**EXERCISE DETAILS**
Your task is to filter the data below down to the lines holding "yang".

[Records from a data collection]
──────────────────────────────

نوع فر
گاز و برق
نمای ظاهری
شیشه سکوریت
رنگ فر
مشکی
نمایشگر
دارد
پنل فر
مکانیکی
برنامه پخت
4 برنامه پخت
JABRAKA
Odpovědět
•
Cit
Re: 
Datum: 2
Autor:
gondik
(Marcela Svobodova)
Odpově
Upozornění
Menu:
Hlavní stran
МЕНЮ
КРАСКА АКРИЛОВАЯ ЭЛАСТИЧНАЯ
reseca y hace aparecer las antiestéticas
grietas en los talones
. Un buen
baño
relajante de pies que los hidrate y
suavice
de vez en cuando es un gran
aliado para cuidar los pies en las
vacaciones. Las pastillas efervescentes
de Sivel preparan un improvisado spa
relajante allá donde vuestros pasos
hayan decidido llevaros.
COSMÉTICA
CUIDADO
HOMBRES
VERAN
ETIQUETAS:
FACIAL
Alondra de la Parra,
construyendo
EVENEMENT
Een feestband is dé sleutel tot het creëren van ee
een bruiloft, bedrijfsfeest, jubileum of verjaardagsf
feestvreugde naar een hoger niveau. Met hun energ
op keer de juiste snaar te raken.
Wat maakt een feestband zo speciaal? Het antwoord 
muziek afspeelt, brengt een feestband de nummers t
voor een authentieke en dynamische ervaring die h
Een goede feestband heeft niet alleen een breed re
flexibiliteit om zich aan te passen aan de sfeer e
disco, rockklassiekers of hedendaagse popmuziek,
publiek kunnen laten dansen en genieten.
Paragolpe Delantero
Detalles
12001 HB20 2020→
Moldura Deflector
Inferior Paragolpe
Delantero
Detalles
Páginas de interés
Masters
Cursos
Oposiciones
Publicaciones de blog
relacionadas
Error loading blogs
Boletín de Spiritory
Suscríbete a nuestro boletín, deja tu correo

──────────────────────────────

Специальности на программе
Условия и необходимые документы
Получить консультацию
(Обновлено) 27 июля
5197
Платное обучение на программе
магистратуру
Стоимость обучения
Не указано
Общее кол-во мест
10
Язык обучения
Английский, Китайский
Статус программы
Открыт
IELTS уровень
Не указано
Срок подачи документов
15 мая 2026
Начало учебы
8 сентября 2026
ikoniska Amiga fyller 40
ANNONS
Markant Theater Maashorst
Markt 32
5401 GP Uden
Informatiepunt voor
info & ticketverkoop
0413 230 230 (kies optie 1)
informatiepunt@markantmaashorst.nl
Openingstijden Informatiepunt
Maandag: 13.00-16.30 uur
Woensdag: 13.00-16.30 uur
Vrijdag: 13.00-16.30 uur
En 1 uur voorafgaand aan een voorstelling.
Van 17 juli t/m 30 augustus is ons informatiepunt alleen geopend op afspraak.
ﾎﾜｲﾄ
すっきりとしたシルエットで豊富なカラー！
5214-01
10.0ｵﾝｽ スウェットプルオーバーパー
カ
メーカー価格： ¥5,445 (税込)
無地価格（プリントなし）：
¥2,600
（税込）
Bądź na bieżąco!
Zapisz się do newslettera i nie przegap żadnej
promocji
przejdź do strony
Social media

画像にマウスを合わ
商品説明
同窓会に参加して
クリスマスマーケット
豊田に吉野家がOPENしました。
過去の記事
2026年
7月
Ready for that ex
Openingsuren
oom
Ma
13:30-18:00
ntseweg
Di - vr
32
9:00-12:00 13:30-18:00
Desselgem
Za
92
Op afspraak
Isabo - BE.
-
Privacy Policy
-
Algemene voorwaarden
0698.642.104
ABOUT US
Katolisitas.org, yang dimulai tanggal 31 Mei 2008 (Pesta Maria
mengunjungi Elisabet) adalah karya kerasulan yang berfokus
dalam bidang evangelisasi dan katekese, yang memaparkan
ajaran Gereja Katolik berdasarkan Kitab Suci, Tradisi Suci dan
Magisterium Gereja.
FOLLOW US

──────────────────────────────

**RESPONSE AREA**
Katolisitas.org, yang dimulai tanggal 31 Mei 2008 (Pesta Maria
mengunjungi Elisabet) adalah karya kerasulan yang berfokus
dalam bidang evangelisasi dan katekese, yang memaparkan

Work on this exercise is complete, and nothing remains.